Great job guys. It always feels good when you have a plan and a vision and are able to make it happen.


----------



## Lil' Scout (Oct 1, 2007)

Congrats on a great trip!!! Don't that fish taste sweeter when your making all the calls yourself.


----------



## L/D Max (Mar 5, 2009)

What a great feeling. Looking forward to my first self-called YFT. Can I ask what he hit?


----------



## karma (Oct 26, 2007)

most of my fish that were caught and lost..

hit on my set-up that requires 50lb class gear.. I was using a 16oz trolling lead, 20 ft of 250 mono, 7 ft of wire to my purple/black or pink islander with a ballyhoo. The baits are set way back to achieve maximum depth and trolled in between 6-9 knots with most hits being around 7-8 knots... 
'
I would hit "MOB" on the GPS once I received a strike.. kept the boat in gear and a few times had a double hook up.
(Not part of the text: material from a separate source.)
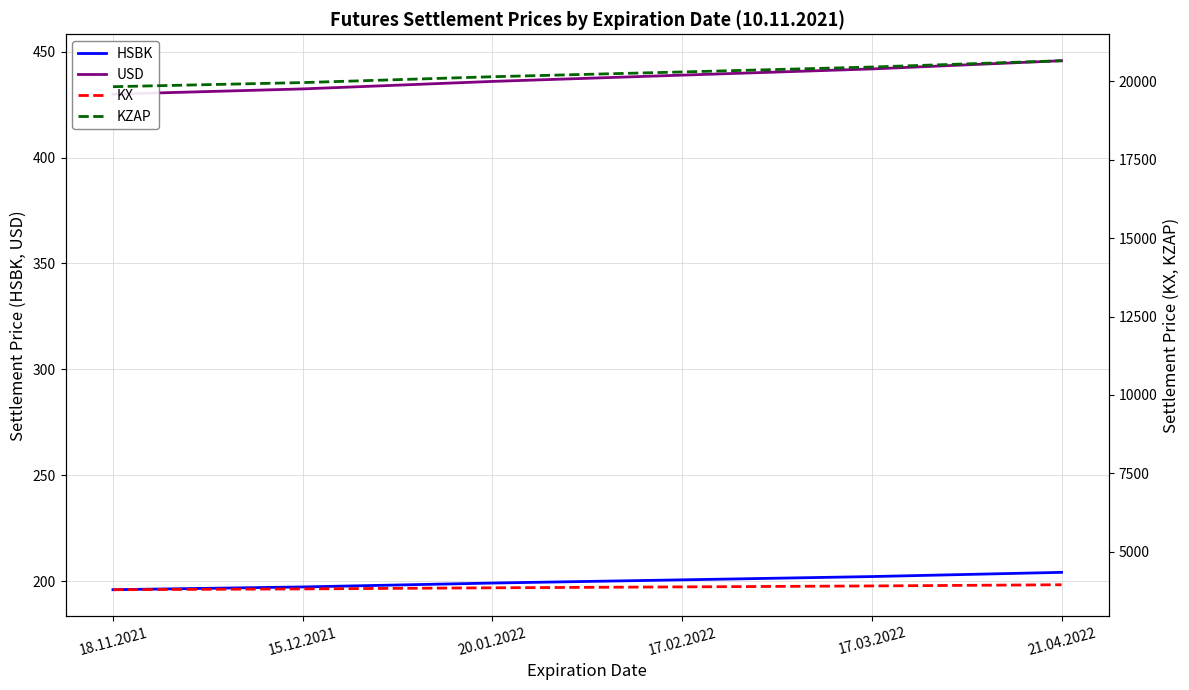

The KX series shows 3905.0 at 17.03.2022. True or false?

True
Typically caught more than one fish per spot..

I had lost some tackle to some strikes.. A cedar plug was waaayyy back and got slammed.. I believe a toothy fish (wahoo) cleaned me off because the plug was rigged with heavy mono..

I also lost a "bonita" trolling bait.. I was using that on the trolling lead set up.. I had an awesome strike but the wire snapped at the lure for some reason.. It was a fresh wire twist.. I am assuming I didn't have the drag loose enough for our speeds! bah!

hope this helps!! Hope to get back out there one more time!!


----------



## karma (Oct 26, 2007)

Hey Matt! Will keep that in mind! Have to get ya out there with the neighborhood crew!!


----------



## L/D Max (Mar 5, 2009)

Thanks. I've had my best results at those speeds to with wahoo. Blue and White Islander (here's where everybody reading says outloud to their computer "No S#!t dude!" ) anyway, I need to try the pink and black. Going Wednesday and Saturday if the weather holds...


----------